Red House architect Philip Webb

The hall and settle at Red House

Philip Webb's independent career as an architect began in 1859 with Red House, 'very medieval in spirit', designed for William Morris and his bride Janey.

Webb's background

Webb, one of eleven children of an Oxford GP, often accompanied his father on his rounds, developing a deep love for the countryside & the city’s old buildings. He would have preferred to be an artist, but the early death of his father, when Webb was 17, made him aware ‘there was a greater need for buildings than for art’, so he chose architecture. Soon after training Webb went to work in Oxford, for Gothic Revivalist GE Street, the architect of London’s Law Courts. It was here he met Morris.
Webb was quiet and even-tempered so acted as the perfect foil to Morris’s ebullience and they quickly became firm friends. They shared a love of the English countryside and the high principles of their upbringing. Morris’s private income was to provide Webb with his first independent commission and launch his career.

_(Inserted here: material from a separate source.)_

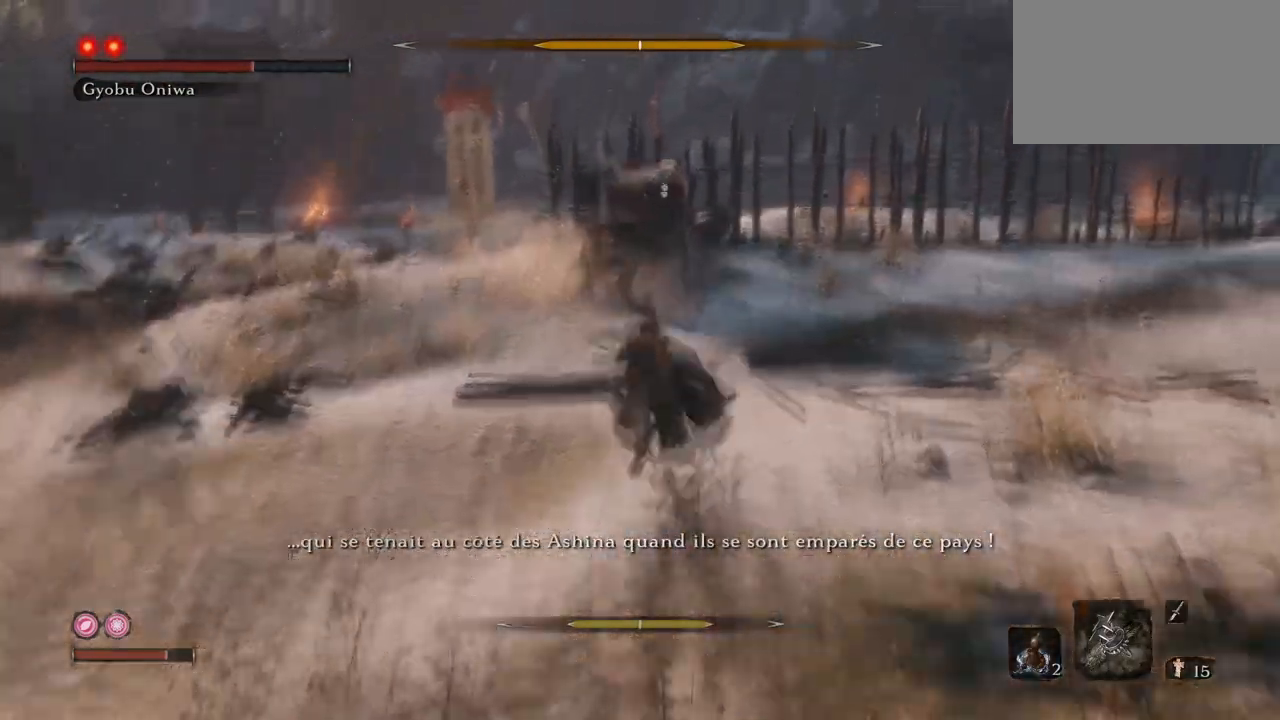
{"keys": ["w"], "mouse": ["left"], "events": [[367, "mouse_left", "down"], [450, "mouse_left", "up"], [500, "mouse_left", "down"]]}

Red House, Webb’s first commission     

At Red House, Webb provided Morris with a blank canvas to create the Palace of Art which his enthusiasm for all things medieval demanded. ‘More a poem than a house’, declared Rossetti when he saw it for the first time. Webb did not stop when he had designed the architecture of a house, but concerned himself with every last detail. For all his commissions he designed furniture, glassware, candle-sticks, chairs, even picture-hooks and finger-plates.

A career launched by Red House

Red House was certainly very different from most gentlemen’s houses of the period and it quickly became an icon of the fledgling Arts & Craft Movement. Although Webb came to regard Red House as ‘work of my Gothic days’ it was highly influential and word of his talent quickly spread. Several more artists’ studio houses followed, together with nearly a dozen large country houses. He designed only a single church, St Martin’s at Brampton, Cumbria, its uncluttered interior a white-painted space over whose walls the light from a dozen Morris & Co stained glass windows dances in an endlessly shifting kaleidoscope.

A lasting legacy

Standen, which also belongs to the National Trust, was almost the last of Webb’s country houses. Here he built a house from a rich tapestry of different local materials in a vernacular style. As he generally did, and in Morris’s tradition, Webb also created a garden which ‘clothes the house’.
Webb, modest & self-sufficient, died poor in 1915. Though given to melancholy, he often had, as Morris’s daughter May put it ‘the look of a smile beneath the skin’. His buildings inspired a generation of architects and left us a legacy which is a lasting testament to his genius.